Sugar MMFK : Abschiebung von Bonner Rapper aufgeschoben

Joao Diau alias Sugar MMFK aus Bonn darf vorerst in Deutschland bleiben. Der Abschiebetermin am 26. April sei nach seinen Angaben verschoben worden.

Der Rapper Sugar MMFK, der bürgerlich Joao Diau heißt und in Bonn lebt, darf vorerst in Deutschland bleiben. Der Abschiebetermin am 26. April sei verschoben worden, er warte nun auf einen Gerichtsprozess, den seine Anwältin angestoßen habe. Das verkündete der 26-Jährige nun auf Instagram. Die Stadt Bonn wollte ihn nach seinen Angaben wegen seiner kriminellen Vergangenheit nach Angola abschieben. Von dort sind seine Eltern vor mehr als 20 Jahren geflüchtet. Diau besitzt, obwohl er in Deutschland geboren ist, nur einen angolanischen Pass. Mehr als 35.000 Unterstützer unterschrieben eine Onlinepetition gegen seine Abschiebung.

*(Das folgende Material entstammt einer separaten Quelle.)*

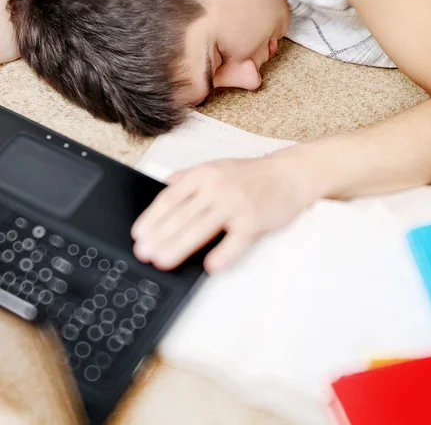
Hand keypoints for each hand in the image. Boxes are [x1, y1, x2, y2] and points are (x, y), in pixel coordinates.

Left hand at [130, 154, 316, 272]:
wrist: (289, 174)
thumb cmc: (252, 175)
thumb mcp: (217, 166)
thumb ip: (189, 177)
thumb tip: (164, 187)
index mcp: (205, 174)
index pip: (171, 197)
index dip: (152, 217)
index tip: (139, 234)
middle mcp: (218, 187)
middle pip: (182, 215)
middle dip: (159, 237)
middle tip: (144, 253)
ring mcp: (237, 204)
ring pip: (201, 229)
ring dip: (179, 247)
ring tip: (163, 261)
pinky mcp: (254, 221)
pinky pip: (235, 242)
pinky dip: (222, 255)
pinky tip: (209, 265)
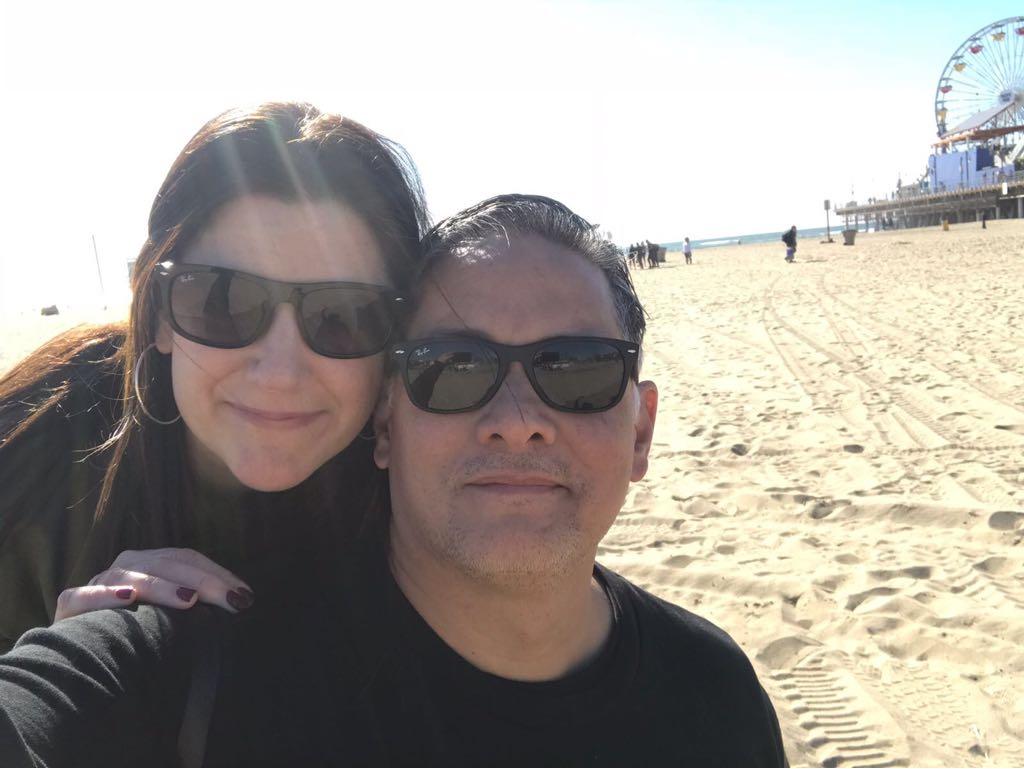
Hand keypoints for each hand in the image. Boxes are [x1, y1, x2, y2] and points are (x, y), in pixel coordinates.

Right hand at [54, 548, 253, 620]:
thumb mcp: (170, 614)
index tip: (244, 595)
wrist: (80, 654)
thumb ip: (197, 603)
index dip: (217, 573)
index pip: (187, 559)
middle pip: (167, 565)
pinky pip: (85, 596)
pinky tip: (128, 598)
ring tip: (190, 599)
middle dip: (204, 582)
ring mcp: (98, 583)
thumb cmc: (136, 633)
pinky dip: (106, 595)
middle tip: (232, 601)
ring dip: (162, 586)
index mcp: (150, 562)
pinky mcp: (71, 605)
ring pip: (132, 576)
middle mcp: (125, 566)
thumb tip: (241, 601)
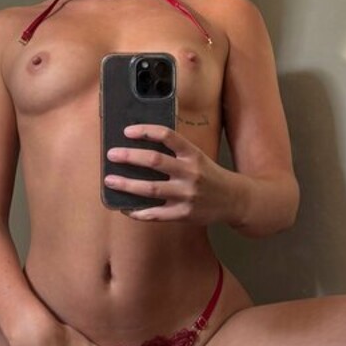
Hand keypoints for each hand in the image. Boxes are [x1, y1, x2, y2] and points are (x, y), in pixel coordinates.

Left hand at [104, 124, 238, 223]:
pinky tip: (126, 208)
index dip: (146, 131)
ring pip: (151, 189)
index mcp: (193, 154)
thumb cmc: (210, 175)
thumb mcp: (198, 157)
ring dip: (127, 185)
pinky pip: (156, 214)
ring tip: (110, 181)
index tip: (127, 132)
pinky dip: (138, 212)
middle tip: (111, 155)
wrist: (234, 200)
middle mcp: (190, 173)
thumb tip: (141, 146)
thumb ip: (176, 152)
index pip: (168, 136)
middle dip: (129, 157)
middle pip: (154, 161)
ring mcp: (186, 195)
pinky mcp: (183, 214)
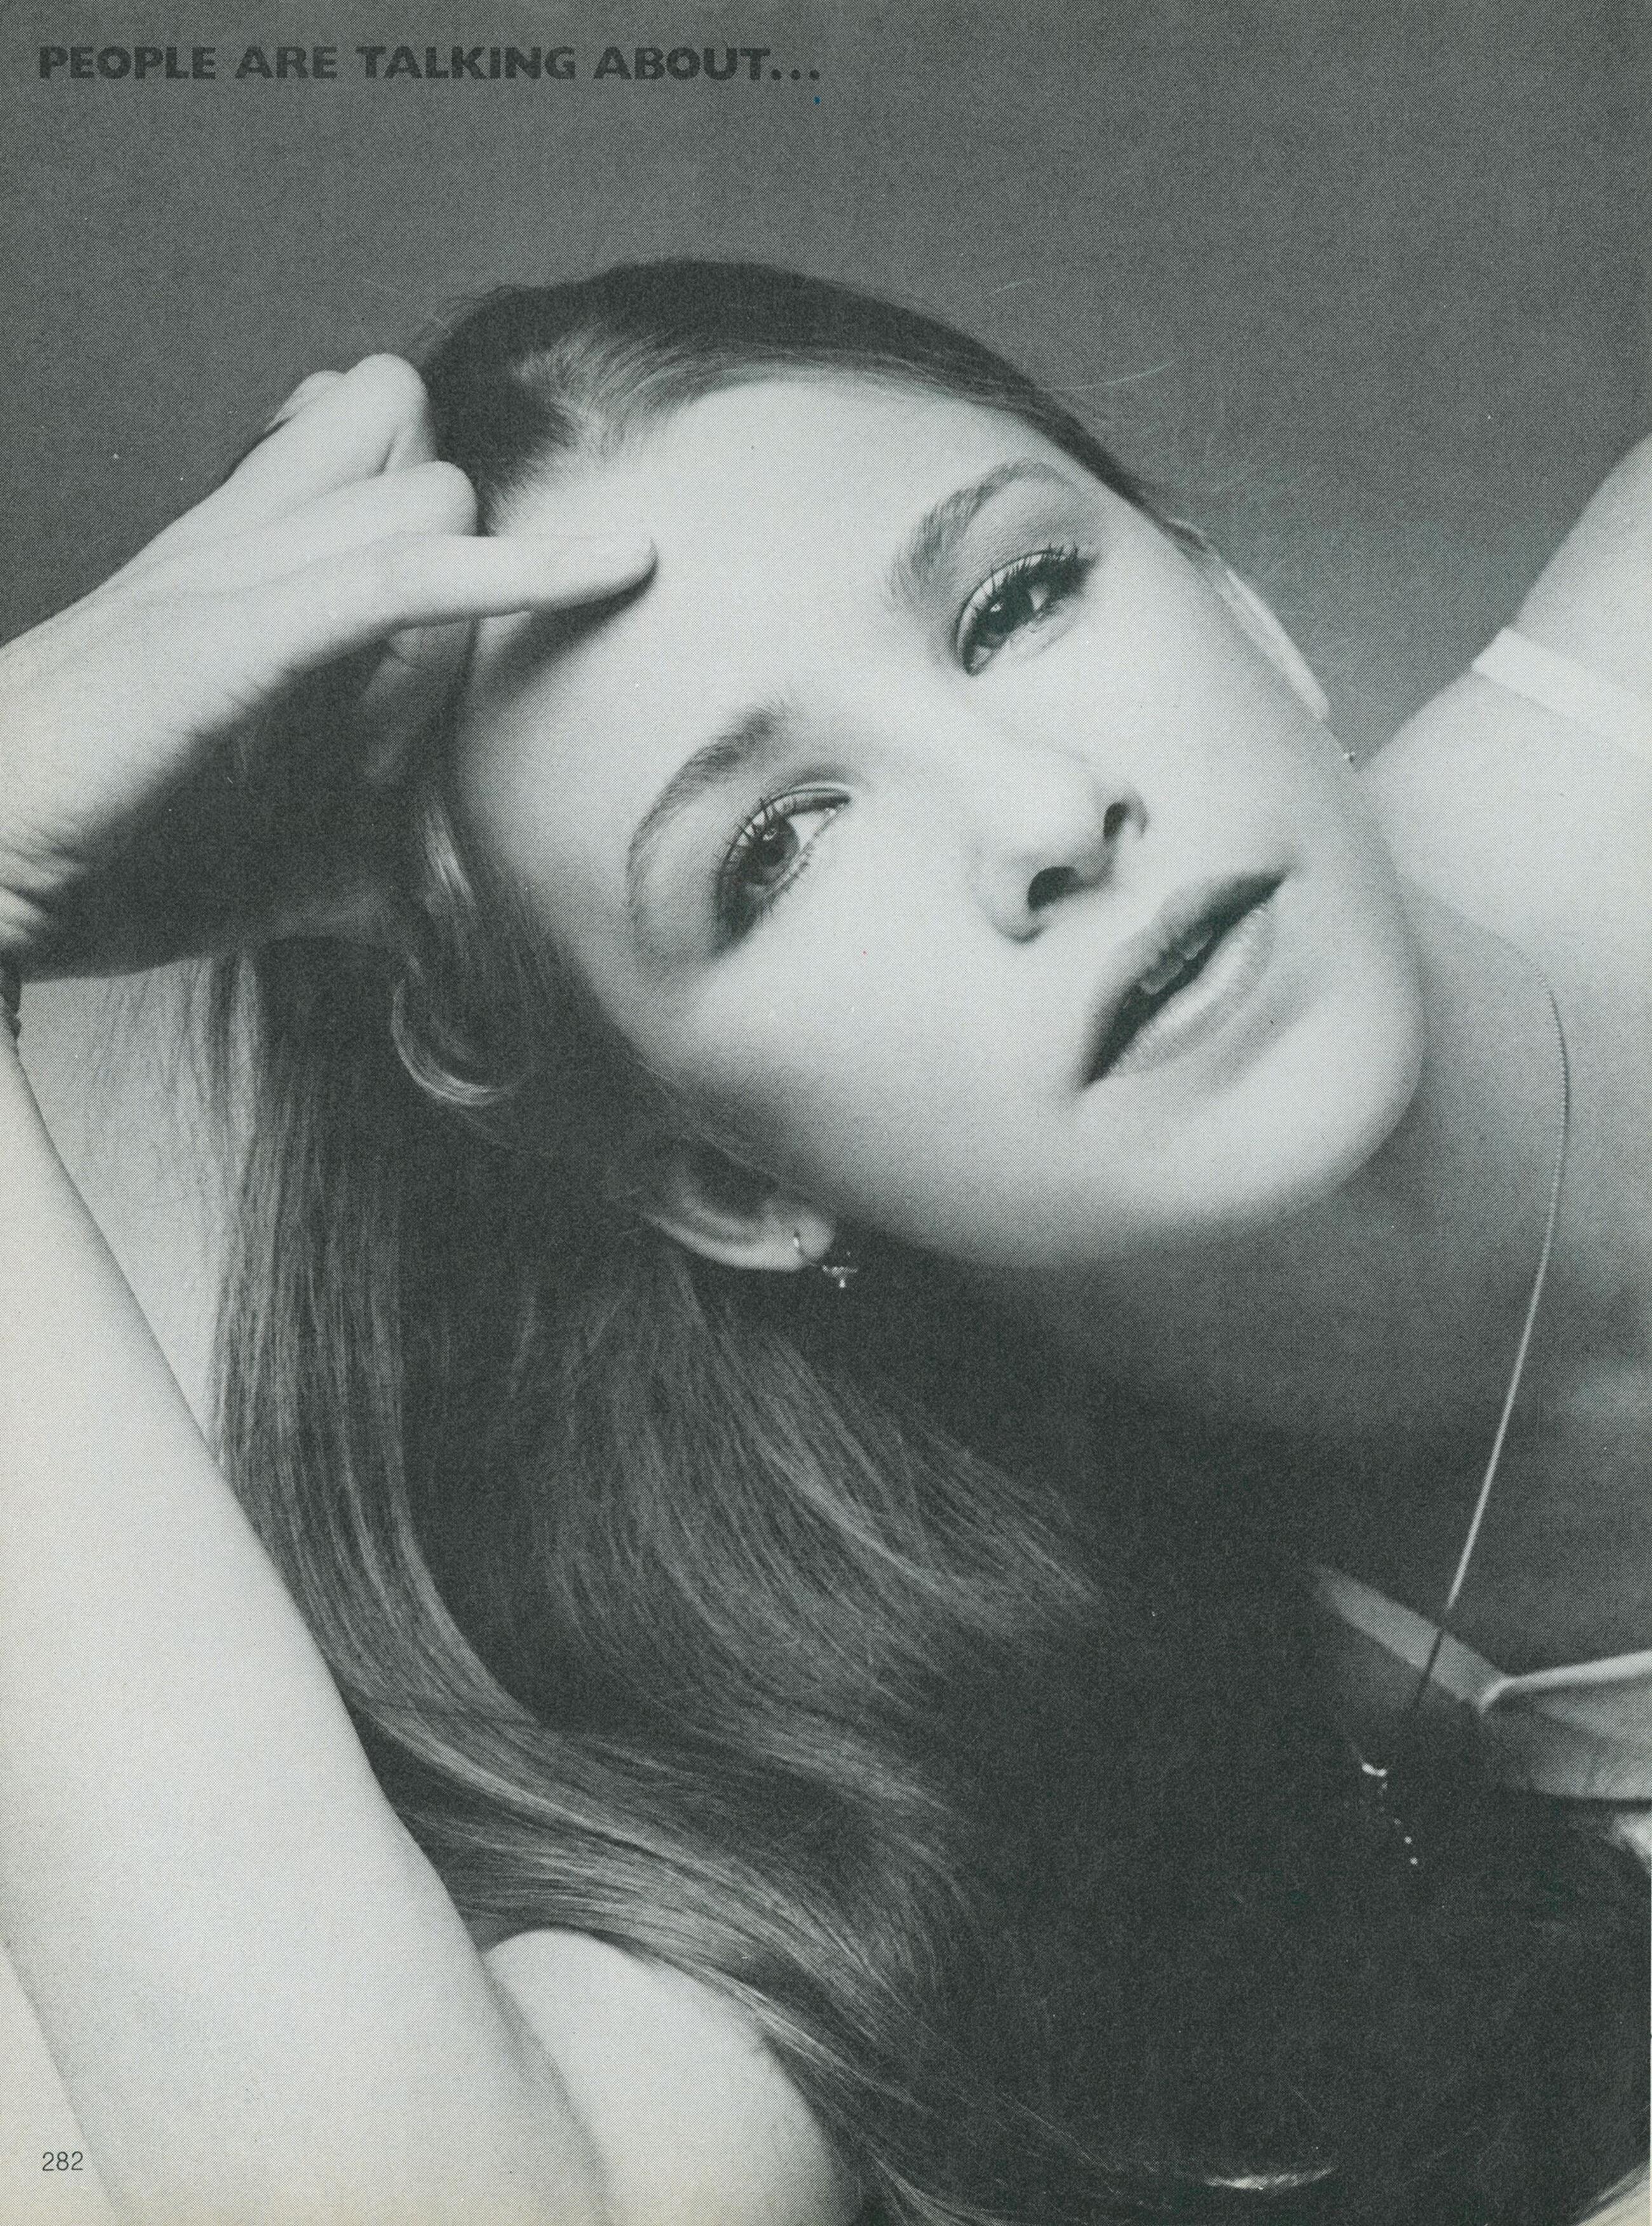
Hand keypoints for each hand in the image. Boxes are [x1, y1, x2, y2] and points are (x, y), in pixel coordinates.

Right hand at [0, 355, 650, 977]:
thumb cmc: (110, 857)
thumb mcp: (278, 847)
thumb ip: (369, 842)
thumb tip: (453, 892)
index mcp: (241, 567)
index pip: (380, 457)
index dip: (456, 532)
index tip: (466, 648)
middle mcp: (238, 540)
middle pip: (421, 456)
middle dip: (471, 562)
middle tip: (414, 714)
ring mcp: (229, 573)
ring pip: (428, 495)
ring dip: (472, 605)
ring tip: (402, 740)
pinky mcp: (229, 634)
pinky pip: (405, 570)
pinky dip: (523, 575)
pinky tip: (623, 568)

Diau verbüßte einige Jugendstrafen, 2017 wurde er wegen gefährlicher Körperverletzung zu einer Geldstrafe von 2000 Euro verurteilt. Ein Verfahren wegen gemeinschaftlich begangener Körperverletzung läuft noch. Das Amtsgericht Neuwied verurteilte ihn 2017 zu einer Freiheitsstrafe von sieben Monaten, laut Koblenzer Staatsanwaltschaft auf Bewährung. Diau legte Berufung und zweimal Revision ein, weshalb er in dieser Straftat noch als unschuldig gilt. Zwei weitere Verfahren aus dem Jahr 2016 sind mangels Tatnachweises eingestellt worden.